_Exercise directions_. Each line holding the string "lines" is to be copied from the data.
(Data shown begins)
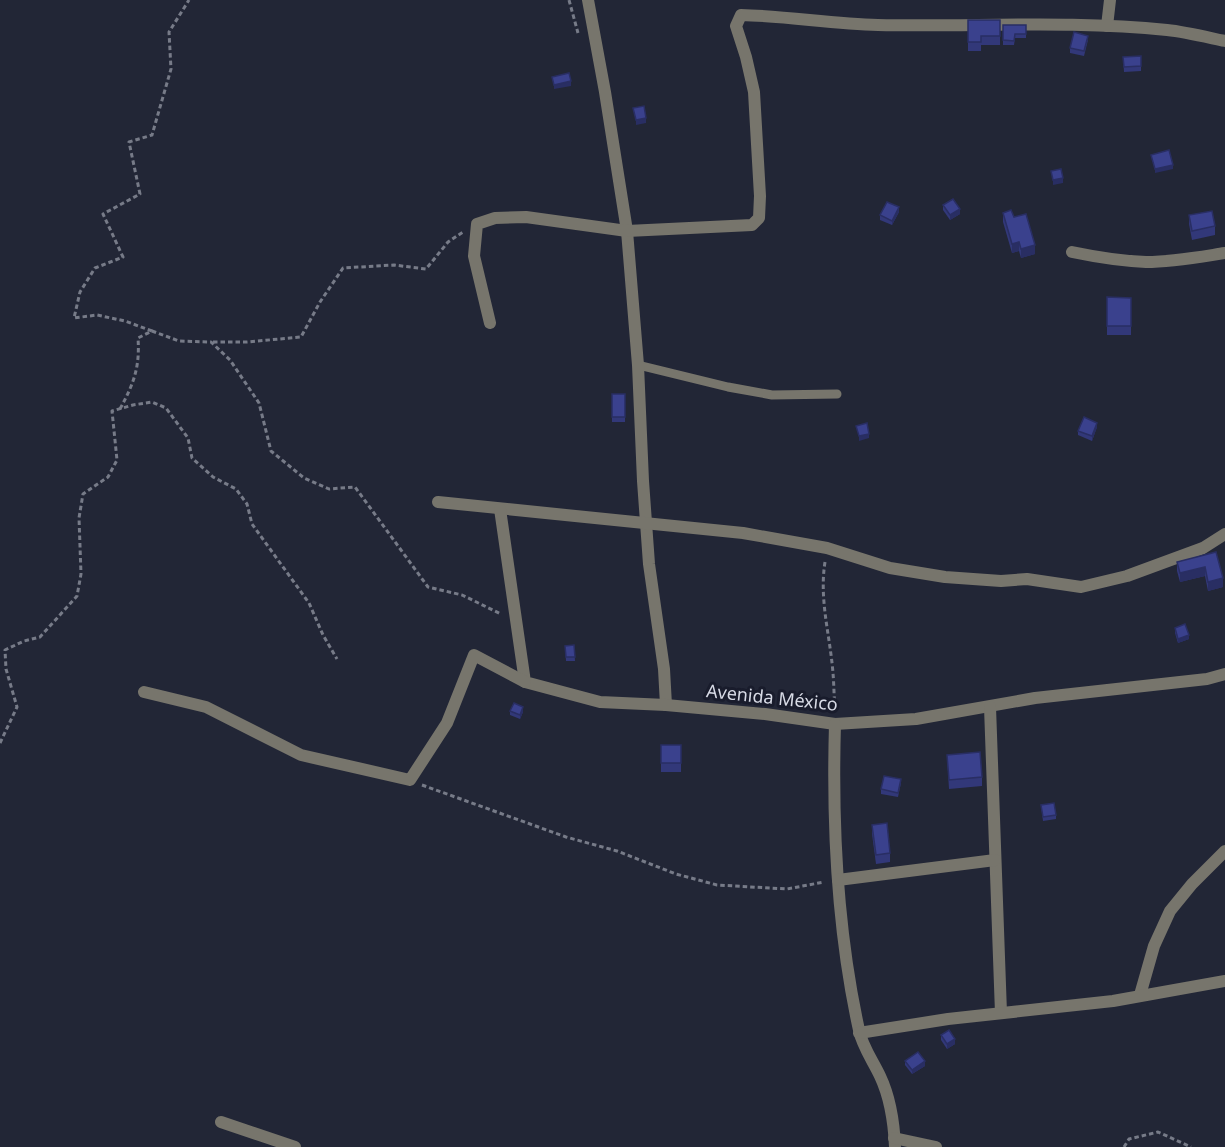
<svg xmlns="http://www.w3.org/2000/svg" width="1225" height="1147" font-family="'Noto Sans',sans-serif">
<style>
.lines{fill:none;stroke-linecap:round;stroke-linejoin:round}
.path{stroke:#777b88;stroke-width:3;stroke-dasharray:4.5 3;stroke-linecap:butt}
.service{stroke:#77756c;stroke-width:9}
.minor{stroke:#77756c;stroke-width:12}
.wall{fill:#323879}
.shaded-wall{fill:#292e63}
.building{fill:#3a418d;stroke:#292e63;stroke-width:1.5}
.labels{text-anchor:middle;stroke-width:6;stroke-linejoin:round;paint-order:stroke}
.street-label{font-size:18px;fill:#d7dae5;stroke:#191c2c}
</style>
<rect width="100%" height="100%" fill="#222636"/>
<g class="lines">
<g class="path">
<polyline points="569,0 578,33"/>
<polyline points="152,331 125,321 97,315 74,318 80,292 95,268 123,257 103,214 140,194 129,142 152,135 171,69 169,32 189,0"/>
<polyline points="213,342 247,342 301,337 320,302 343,268 394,265 426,269 448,242 463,232"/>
<path d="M120 409C134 383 140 367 138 338L152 331 179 341 211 342 230 360 259 403 271 451 304 478 329 489 355 487 428 587 462 595 501 614"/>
<path d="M825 562C819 600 830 635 833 673 834 685 834 698 835 710"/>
<polyline points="0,743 17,707 6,669 5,650 24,641 40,637 77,596 81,574 79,518 83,494 108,477 117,460 112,411 133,405 152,402 166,408 188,438 192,458 213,477 236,489 247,504 252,524 309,603 323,635 337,659"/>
<polyline points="422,785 566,837 617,851 676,874 717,885 787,889 824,882"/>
<polyline points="1124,1147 1129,1139 1158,1132 1191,1147"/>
</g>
<polyline class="service" points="638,365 728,387 772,395 837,394"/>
<g class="minor">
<polyline points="588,0 605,92 627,231 638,365 643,481 649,564 664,669 666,705"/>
<polyline points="1107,26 1110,0"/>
<path d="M1072 252C1096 257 1121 261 1146 262 1172 262 1199 257 1225 253"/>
<path d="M490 323 474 256 477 224 495 218 526 217 627 231 752 225 759 218 760 196 754 92 746 57 736 26 741 15C787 16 832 24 878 25 974 27 1071 20 1167 30 1186 32 1206 37 1225 41"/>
<polyline points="438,502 743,533 827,548 890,568 945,577 1001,581 1027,579 1081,587 1127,576 1203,548 1225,534"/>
<polyline points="500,509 525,682 600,702 666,705 765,714 835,724 916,719 1035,698 1207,679 1225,674"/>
<polyline points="144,692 206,707 301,755 410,780 447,723 474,655 525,682"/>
<polyline points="990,707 1001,1013"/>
<path d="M835 724C832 826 837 930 859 1030 862 1046 873 1061 880 1076 890 1097 894 1123 895 1147"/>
<polyline points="838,880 995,860"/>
<polyline points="1140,995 1154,946 1170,911 1192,884 1225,851"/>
<polyline points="859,1033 948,1019 1113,1001 1225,981"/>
<polyline points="221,1122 295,1147"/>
<polyline points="894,1138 936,1147"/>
</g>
</g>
<g class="wall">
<polygon points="968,20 1000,20 1000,45 981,45 981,51 968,51"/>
<polygon points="1003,25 1026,25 1026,38 1015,38 1014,45 1003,45"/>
<polygon points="1088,40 1084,56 1070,53 1070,48"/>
<polygon points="1141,56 1141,71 1124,72 1123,57"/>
<polygon points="943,205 960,214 950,220 943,210"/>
<polygon points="899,212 892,225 880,220 880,215"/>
<polygon points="1003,213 1014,217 1035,254 1021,258 1019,251 1012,253 1003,222"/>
<polygon points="1189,215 1215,226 1215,235 1192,240 1189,224"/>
<polygon points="1107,297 1131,298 1131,335 1107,335"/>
<rect x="612" y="394" width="13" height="28"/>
<polygon points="1097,427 1092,441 1078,435 1078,431"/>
<polygon points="1216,552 1223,587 1208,591 1205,576 1180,582 1177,571 1177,562"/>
<polygon points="1175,628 1189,639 1178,643 1175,633"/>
<polygon points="574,645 575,661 566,661 565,646"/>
<polygon points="510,711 523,712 520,719 510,715"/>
<rect x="661" y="745" width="20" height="27"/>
<polygon points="947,755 982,777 982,786 949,789"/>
<polygon points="901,783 898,797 881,794 881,789"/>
<polygon points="1041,805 1056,815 1056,819 1043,821"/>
<polygon points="872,825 890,853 890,862 876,864 872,834"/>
<polygon points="941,1035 955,1044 947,1049 941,1040"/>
<polygon points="905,1061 925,1066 912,1074 905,1065"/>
</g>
<g class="shaded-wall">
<polygon points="571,81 571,86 554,89 554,85"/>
<polygon points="646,118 646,123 636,125 636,120"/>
<polygon points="1173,165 1173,169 1155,173 1155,169"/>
<polygon points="1063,178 1063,183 1053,185 1053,180"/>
<polygon points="899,207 899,212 892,225 892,221"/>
<polygon points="960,209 960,214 950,220 950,215"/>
<polygon points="1019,242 1019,251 1012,253 1012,244"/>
<polygon points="1035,245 1035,254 1021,258 1021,249"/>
<polygon points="1097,423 1097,427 1092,441 1092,436"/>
<polygon points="869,434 869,438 859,441 859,436"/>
<polygon points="1205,567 1205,576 1180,582 1180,573"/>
<polygon points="1223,578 1223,587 1208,591 1208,582"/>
<polygon points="1189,635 1189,639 1178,643 1178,639"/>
<polygon points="523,707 523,712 520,719 520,715"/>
<polygon points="955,1039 955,1044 947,1049 947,1044"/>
<polygon points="925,1061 925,1066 912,1074 912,1070"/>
</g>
<g class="building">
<polygon points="968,20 1000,20 1000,36 981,36 981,42 968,42"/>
<polygon points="1003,25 1026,25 1026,34 1015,34 1014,41 1003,40"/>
<polygon points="1074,32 1088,36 1084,51 1070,48"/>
<polygon points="1141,56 1141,66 1124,67 1123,57"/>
<polygon points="569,73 571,81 554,85 552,77"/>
<polygon points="644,106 646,118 636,120 633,108"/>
<polygon points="1169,150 1173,165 1155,169 1151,155"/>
<polygon points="1061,169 1063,178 1053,180 1051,171"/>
<polygon points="953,199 960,209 950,215 943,205"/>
<polygon points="887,202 899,207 892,221 880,215"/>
<polygon points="1011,210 1014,217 1026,214 1035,245 1021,249 1019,242 1012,244 1003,213"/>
<polygon points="1212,211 1215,226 1192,231 1189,215"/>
<polygon points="1107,297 1131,298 1131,326 1107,326"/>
<rect x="612" y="394" width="13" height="23"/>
<polygon points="1084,417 1097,423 1092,436 1078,431"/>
<polygon points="867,423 869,434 859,436 856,426"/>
<polygon points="1216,552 1223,578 1208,582 1205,567 1180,573 1177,562"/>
<polygon points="1185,624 1189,635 1178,639 1175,628"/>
<polygon points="574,645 575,657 566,657 565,646"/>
<polygon points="514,703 523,707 520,715 510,711"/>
<rect x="661" y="745" width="20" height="18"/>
<polygon points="980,752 982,777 949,780 947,755"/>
<polygon points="884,776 901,779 898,793 881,789"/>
<polygon points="1054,803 1056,815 1043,817 1041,805"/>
<polygon points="887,823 890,853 876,855 872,825"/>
<polygon points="949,1030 955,1039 947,1044 941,1035"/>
<polygon points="918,1052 925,1061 912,1070 905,1061"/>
</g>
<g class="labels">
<g class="street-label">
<text transform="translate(772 698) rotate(6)" y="6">Avenida México</text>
</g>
</g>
</svg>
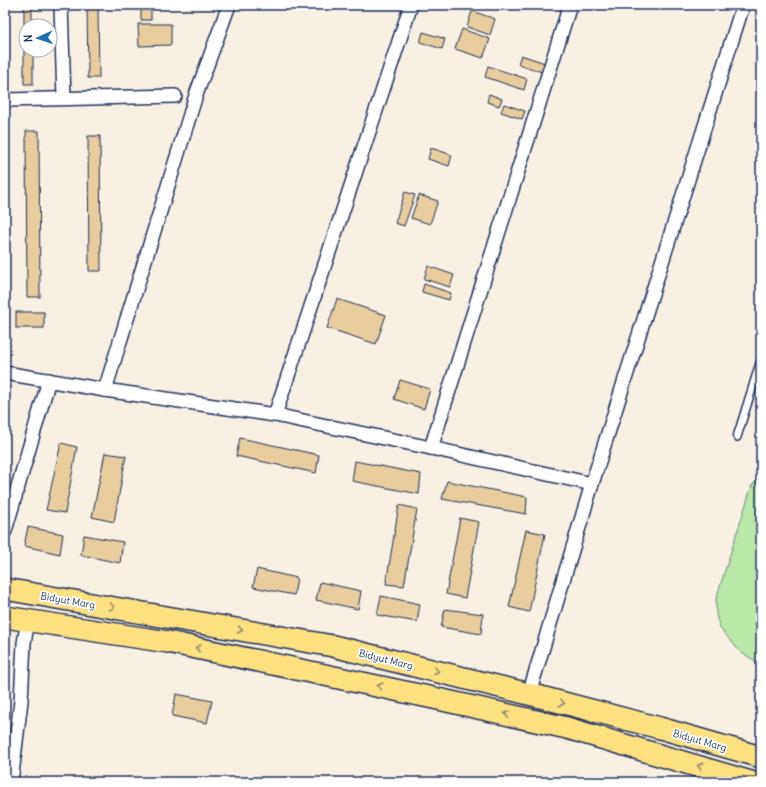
<svg xmlns="http://www.w3.org/2000/svg" width="766" height="787" font-family="Delius,sans-serif">
<rect width="100%" height="100%" fill="#f8f0e2"/>
<filter id="ink" filterUnits="userSpaceOnUse"><feTurbulence type="fractalNoise" baseFrequency=".025" numOctaves="2"/><feDisplacementMap in="SourceGraphic" scale="8" xChannelSelector="R" yChannelSelector="G"/><feConvolveMatrix kernelMatrix="1 2 1 2 8 2 1 2 1" color-interpolation-filters="sRGB"/></filter>
<g filter="url(#ink)">
<!-- green -->
<path fill="#bae8a7" stroke="#6a8c82" d="M761 478V664L740 652 720 628 716 615V599L752 485Z"/>
<!-- building -->
<g fill="#e8cd9d" stroke="#1b2f5e">
<path d="M24 5H32V26H26V50H33V84H24Z"/>
<path d="M87 5H98L99 78H88Z"/>
<rect x="141" y="5" width="10" height="15"/>
<path d="M472 11 495 19 490 35 467 27Z"/>
<path d="M138 24H171V45L139 46Z"/>
<path d="M462 29 490 39 483 58 455 49Z"/>
<path d="M423 32 445 39 442 49 420 42Z"/>
<path d="M521 55 545 63 542 72 518 64Z"/>
<path d="M488 66 527 79 524 90 485 77Z"/>
<path d="M489 94 502 99 499 106 487 102Z"/>
<path d="M504 104 525 111 522 119 501 112Z"/>
<path d="M26 131H39L40 297H27Z"/>
<path d="M88 136H100L101 271H89Z"/>
<path d="M431 148 452 155 449 166 428 159Z"/>
<path d="M405 192 415 195 404 226 395 223Z"/>
<path d="M419 195 438 201 430 224 411 218Z"/>
<path d="M428 266 454 275 450 287 424 279Z"/>
<path d="M424 284 451 293 449 300 422 292Z"/>
<path d="M337 299 386 315 376 344 327 328Z"/>
<rect x="16" y="312" width="28" height="16"/>
<path d="M400 380 430 389 424 409 394 399Z"/>
<path d="M240 438 319 455 316 473 236 456Z"/>
<path d="M61 443 77 447 65 513 46 510Z"/>
<path d="M105 453 126 456 114 522 92 517Z"/>
<path d="M355 461 421 474 419 494 352 481Z"/>
<path d="M447 481 527 497 526 514 442 499Z"/>
<path d="M399 505 417 509 404 586 386 584Z"/>
<path d="M460 518 479 522 465 598 446 594Z"/>
<path d="M28 527 63 534 60 554 24 546Z"/>
<path d="M526 530 545 534 529 612 509 607Z"/>
<path d="M84 535 123 542 120 563 81 555Z"/>
<path d="M257 569 297 578 294 595 253 587Z"/>
<path d="M320 582 361 591 358 609 316 600Z"/>
<path d="M381 596 420 604 417 622 377 615Z"/>
<path d="M445 609 483 614 481 634 441 627Z"/>
<path d="M176 694 212 701 207 723 172 716Z"/>
</g>
<g fill="none" stroke-linecap="round" stroke-linejoin="round">
<defs>
<path id="service" d="M737 437 761 360"/>
<g id="minor">
<path d="M61 5 64 98"/>
<path d="M5 100 175 96"/>
<path d="M5 373 105 390 275 415 431 448 592 484"/>
<path d="M105 390 196 95 229 5"/>
<path d="M275 415 411 5"/>
<path d="M431 448 570 5"/>
<path d="M5 531 49 380"/>
<path d="M529 694 592 484 743 5"/>
<path d="M11 782 21 701 24 643 28 620"/>
</g>
<g id="primary">
<path d="M5 589 333 646 529 694 660 728 761 757"/>
<path d="M5 617 168 642 438 699 567 728 751 782"/>
</g>
</defs>
<!-- service casing -->
<use href="#service" stroke="#1b2f5e" stroke-width="10"/>
<!-- minor casing -->
<use href="#minor" stroke="#1b2f5e" stroke-width="16"/>
<!-- primary casing -->
<use href="#primary" stroke="#1b2f5e" stroke-width="24"/>
<!-- service -->
<use href="#service" stroke="#fff" stroke-width="7"/>
<!-- minor -->
<use href="#minor" stroke="#fff" stroke-width="13"/>
<!-- primary -->
<use href="#primary" stroke="#fde080" stroke-width="21"/>
</g>
<!-- one-way arrows -->
<defs><path id="oneway-chevron" d="M-2-3.5L2.5 0L-2 3.5" fill="none" stroke-width="1.6" stroke-linecap="round" stroke-linejoin="round"/></defs>
<g stroke="#8c886f">
<use href="#oneway-chevron" transform="translate(112 607) rotate(10)"/>
<use href="#oneway-chevron" transform="translate(240 630) rotate(10)"/>
<use href="#oneway-chevron" transform="translate(198 648) rotate(-168)"/>
<use href="#oneway-chevron" transform="translate(436 671) rotate(14)"/>
<use href="#oneway-chevron" transform="translate(380 686) rotate(-168)"/>
<use href="#oneway-chevron" transform="translate(562 703) rotate(15)"/>
<use href="#oneway-chevron" transform="translate(507 714) rotate(-167)"/>
<use href="#oneway-chevron" transform="translate(700 766) rotate(-163)"/>
</g>
</g>
<g text-anchor="middle" stroke-width="3.5" stroke-linejoin="round" paint-order="stroke">
<!-- street labels -->
<g font-size="10" fill="#1b2f5e" stroke="#fff">
<text transform="translate(68 600) rotate(10)" y="4">Bidyut Marg</text>
<text transform="translate(386 659) rotate(14)" y="4">Bidyut Marg</text>
<text transform="translate(700 740) rotate(16)" y="4">Bidyut Marg</text>
</g>
</g>
<!-- margin -->
<rect width="766" height="787" fill="none" stroke="#fff" stroke-width="20"/>
<rect x="10" y="10" width="746" height="767" fill="none" stroke="#1b2f5e" stroke-width="1.5" filter="url(#ink)"/>
<!-- north arrow -->
<g transform="translate(38 38) rotate(267)"><circle r="19" fill="#ffffff" stroke="#a4acbf"/>
<path d="M0-3L7 15L0 10L-7 15Z" fill="#1f6fb2"/>
<text y="-6" font-size="11" font-weight="bold" text-anchor="middle" fill="#1b2f5e">N</text>
</g>
</svg>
(Data shown ends)
_Task result_.
.lines{fill:none;stroke-linecap:round;stroke-linejoin:round}
<g class="lines">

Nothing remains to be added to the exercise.